EXERCISE REQUIREMENTS:
Scan the entries below for the word "buttons" and copy every line in which it occurs.

---------- PROVIDED DATA ----------

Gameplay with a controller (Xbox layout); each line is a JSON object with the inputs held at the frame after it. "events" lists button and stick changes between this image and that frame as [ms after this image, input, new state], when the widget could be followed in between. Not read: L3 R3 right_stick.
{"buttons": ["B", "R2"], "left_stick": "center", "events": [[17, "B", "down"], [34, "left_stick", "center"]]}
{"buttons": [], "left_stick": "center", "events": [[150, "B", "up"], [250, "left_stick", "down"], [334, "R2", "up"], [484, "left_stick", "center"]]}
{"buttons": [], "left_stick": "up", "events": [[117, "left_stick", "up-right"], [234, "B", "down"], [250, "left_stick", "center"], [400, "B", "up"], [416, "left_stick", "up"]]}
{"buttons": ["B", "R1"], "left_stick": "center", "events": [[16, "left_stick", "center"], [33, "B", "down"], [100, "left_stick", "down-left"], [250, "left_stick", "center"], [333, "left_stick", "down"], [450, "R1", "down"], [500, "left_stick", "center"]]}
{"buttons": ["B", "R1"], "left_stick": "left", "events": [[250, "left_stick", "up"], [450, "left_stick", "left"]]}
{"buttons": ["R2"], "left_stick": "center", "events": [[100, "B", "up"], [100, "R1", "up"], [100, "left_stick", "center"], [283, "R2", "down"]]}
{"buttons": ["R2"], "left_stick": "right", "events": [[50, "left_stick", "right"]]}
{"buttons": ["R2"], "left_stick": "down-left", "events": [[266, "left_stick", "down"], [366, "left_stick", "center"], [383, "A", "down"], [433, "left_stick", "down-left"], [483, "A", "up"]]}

----------

EXPECTED ANSWER:
{"buttons": ["B", "R2"], "left_stick": "center", "events": [[17, "B", "down"], [34, "left_stick", "center"]]}
{"buttons": [], "left_stick": "center", "events": [[150, "B", "up"], [250, "left_stick", "down"], [334, "R2", "up"], [484, "left_stick", "center"]]}
{"buttons": [], "left_stick": "up", "events": [[117, "left_stick", "up-right"], [234, "B", "down"], [250, "left_stick", "center"], [400, "B", "up"], [416, "left_stick", "up"]]}
{"buttons": ["B", "R1"], "left_stick": "center", "events": [[16, "left_stick", "center"], [33, "B", "down"], [100, "left_stick", "down-left"], [250, "left_stick", "center"], [333, "left_stick", "down"], [450, "R1", "down"], [500, "left_stick", "center"]]}
{"buttons": ["B", "R1"], "left_stick": "left", "events": [[250, "left_stick", "up"], [450, "left_stick", "left"]]}
{"buttons": ["R2"], "left_stick": "center", "events": [[100, "B", "up"], [100, "R1", "up"], [100, "left_stick", "center"], [283, "R2", "down"]]}
{"buttons": ["R2"], "left_stick": "right", "events": [[50, "left_stick", "right"]]}
{"buttons": ["R2"], "left_stick": "down-left", "events": [[266, "left_stick", "down"], [366, "left_stick", "center"], [383, "A", "down"], [433, "left_stick", "down-left"], [483, "A", "up"]]}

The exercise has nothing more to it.